This article was published on The Daily New Age

The government is considering ‘positively’ a new proposal of the UK-based Asia Energy which offered the government only 10 per cent stake in the Phulbari coal field for operating an open-pit mine, said sources in the government.

Besides, the government has also engaged the UNDP and German GTZ, which has supported open-pit mining in Bangladesh, for conducting a feasibility study for an open pit coal mine on the north flank of Barapukuria coal field, they said.

Asia Energy, which had submitted a controversial proposal for an open-pit coal mine at Phulbari in 2005, recently submitted another proposal to the energy and mineral resources division offering the government a 10 per cent share of the coal field without any government ‘investment’.

Besides, the company also proposed to install a 5,000MW power plant at Phulbari using the coal of the open-pit mine, said sources.

The company, which was formed centring on Phulbari coal field and has no previous experience in coal mining, claimed that it would provide the ‘best price’ for the land to be used for the proposed open-pit mine, they said.

‘The government policymakers have discussed the new proposal. There is every indication that the government is actively and positively considering the proposal of Asia Energy. The energy division will send a summary on Asia Energy’s new proposal to the prime minister, Sheikh Hasina, shortly for a decision,’ said a source in the government adding that the company had recently started hectic lobbying for the proposed open-pit mine.

The company’s earlier proposal for the open-pit mine was shelved after violent protests by the people of Phulbari as they feared the planned open-pit mine would displace more than 40,000 people.

The company in its initial study said that it would extract around 15 million tonnes of coal from the field that has a reserve of 572 million tonnes of coal.
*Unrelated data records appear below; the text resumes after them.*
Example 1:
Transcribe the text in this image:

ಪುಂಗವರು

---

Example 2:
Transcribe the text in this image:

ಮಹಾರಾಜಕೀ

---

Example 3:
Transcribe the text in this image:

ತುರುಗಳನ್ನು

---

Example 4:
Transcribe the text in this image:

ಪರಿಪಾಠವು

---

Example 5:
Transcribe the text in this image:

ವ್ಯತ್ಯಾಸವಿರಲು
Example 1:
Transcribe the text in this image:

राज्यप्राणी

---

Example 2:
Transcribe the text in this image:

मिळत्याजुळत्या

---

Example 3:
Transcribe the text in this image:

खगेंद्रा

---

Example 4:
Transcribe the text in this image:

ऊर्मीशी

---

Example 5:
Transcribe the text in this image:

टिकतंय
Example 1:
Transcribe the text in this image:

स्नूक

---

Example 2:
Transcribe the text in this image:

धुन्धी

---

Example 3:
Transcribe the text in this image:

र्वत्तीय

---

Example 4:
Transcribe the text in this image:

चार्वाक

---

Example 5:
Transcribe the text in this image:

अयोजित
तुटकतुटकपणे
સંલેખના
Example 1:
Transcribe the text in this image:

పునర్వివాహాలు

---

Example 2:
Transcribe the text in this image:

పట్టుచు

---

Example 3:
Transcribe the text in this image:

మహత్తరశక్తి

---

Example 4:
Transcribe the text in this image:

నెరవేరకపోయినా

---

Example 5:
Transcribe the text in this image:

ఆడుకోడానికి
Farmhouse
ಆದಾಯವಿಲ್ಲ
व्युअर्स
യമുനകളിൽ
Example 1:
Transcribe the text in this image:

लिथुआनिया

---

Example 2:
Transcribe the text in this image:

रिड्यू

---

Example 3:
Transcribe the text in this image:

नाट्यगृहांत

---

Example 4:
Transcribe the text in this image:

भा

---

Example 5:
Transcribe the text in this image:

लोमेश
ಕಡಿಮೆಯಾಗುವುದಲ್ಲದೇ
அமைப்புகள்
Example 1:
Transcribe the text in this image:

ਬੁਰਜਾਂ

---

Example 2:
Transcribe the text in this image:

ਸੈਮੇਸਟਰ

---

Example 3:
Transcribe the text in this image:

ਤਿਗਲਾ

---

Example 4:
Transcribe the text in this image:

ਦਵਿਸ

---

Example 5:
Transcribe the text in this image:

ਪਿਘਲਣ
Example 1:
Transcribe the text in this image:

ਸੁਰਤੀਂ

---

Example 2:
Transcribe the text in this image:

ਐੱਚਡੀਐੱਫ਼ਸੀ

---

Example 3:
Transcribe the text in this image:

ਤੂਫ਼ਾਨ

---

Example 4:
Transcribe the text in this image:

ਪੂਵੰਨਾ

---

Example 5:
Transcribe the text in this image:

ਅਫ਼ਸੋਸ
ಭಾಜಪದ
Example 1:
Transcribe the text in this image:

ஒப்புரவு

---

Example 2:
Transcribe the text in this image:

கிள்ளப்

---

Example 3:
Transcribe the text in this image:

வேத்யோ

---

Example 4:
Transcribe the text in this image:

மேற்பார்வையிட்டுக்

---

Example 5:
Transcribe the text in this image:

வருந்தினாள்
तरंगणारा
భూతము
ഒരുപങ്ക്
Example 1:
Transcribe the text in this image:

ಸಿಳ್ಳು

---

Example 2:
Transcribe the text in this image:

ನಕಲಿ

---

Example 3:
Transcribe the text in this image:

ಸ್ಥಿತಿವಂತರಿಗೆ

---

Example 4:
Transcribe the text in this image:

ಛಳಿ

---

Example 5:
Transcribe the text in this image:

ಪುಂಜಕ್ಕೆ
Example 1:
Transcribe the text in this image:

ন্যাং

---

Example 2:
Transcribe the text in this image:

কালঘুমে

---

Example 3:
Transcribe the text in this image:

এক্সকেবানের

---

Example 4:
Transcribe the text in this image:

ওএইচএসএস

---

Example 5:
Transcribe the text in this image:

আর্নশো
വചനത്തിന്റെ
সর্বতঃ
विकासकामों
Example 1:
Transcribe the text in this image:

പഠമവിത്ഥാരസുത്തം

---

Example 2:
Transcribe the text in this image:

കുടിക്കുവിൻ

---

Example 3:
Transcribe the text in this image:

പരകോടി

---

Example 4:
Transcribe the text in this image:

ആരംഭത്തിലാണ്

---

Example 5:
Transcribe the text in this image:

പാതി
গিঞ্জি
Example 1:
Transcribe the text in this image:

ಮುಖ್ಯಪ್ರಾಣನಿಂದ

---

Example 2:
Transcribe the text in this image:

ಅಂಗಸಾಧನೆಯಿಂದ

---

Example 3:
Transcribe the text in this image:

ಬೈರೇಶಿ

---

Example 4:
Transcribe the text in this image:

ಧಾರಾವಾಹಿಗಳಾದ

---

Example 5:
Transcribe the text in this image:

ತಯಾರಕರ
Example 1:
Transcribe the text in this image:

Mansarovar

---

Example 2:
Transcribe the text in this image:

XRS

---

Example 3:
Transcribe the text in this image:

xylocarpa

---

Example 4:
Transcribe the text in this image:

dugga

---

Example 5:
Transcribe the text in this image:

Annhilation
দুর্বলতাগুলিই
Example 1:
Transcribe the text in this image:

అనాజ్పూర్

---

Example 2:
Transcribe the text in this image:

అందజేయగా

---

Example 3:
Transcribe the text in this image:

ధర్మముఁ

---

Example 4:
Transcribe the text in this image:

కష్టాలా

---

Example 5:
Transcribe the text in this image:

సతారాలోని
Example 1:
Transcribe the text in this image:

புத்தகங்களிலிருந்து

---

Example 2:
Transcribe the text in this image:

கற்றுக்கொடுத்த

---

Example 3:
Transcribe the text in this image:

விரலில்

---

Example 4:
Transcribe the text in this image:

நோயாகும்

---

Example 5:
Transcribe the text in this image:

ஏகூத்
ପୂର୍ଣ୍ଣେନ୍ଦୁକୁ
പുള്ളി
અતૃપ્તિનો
It said the government would get only 6 per cent royalty for the coal as per the agreement while it would also export coal.

It had also proposed that the company would install a power plant at the mine-mouth.

Energy experts and rights activists have warned that such an
open-pit mine in the densely populated area and fertile land would badly impact the environment.

Besides, an expert committee formed by the government and headed by BUET professor Nurul Islam, termed ‘illegal’ Asia Energy’s agreement with the government for the coal field and viewed that operating an open-pit mine at Phulbari would not be viable.

Three people were killed and several others were injured when law enforcers opened fire on thousands of people protesting at Asia
Energy’s planned open- pit mine at Phulbari in August 2006. The
company was forced to leave Phulbari but has been lobbying successive governments to take over the coal field.

Sources in the government said Asia Energy became active as soon as the government of Awami League-led alliance took office.

The government, meanwhile, engaged the UNDP and GTZ for conducting a feasibility study to operate an open-pit mine in Barapukuria coal field, adjacent to Phulbari coal field.

‘A three-party study engaging the government, UNDP and GTZ will be launched soon to study whether it would be possible to operate an open-pit mine in Barapukuria coal field,’ said a source.

He said that on the basis of the study report, the government will finalise the coal policy.

When asked whether the study would be neutral as the GTZ had
already supported open-pit mining, a high official of the ministry said that it would be impartial as representatives of the government and UNDP would be there.

A number of ministers of the present government have already
visited some open-pit mines in Germany. GTZ arranged the visits.

Besides, the GTZ sponsored a number of seminars that recommended open-pit mining in Bangladesh.

Prime minister’s adviser Tawfiq-e-Elahi Chowdhury and state
minister for power and energy Enamul Haque were not available for comments as they were in New York to attend a programme.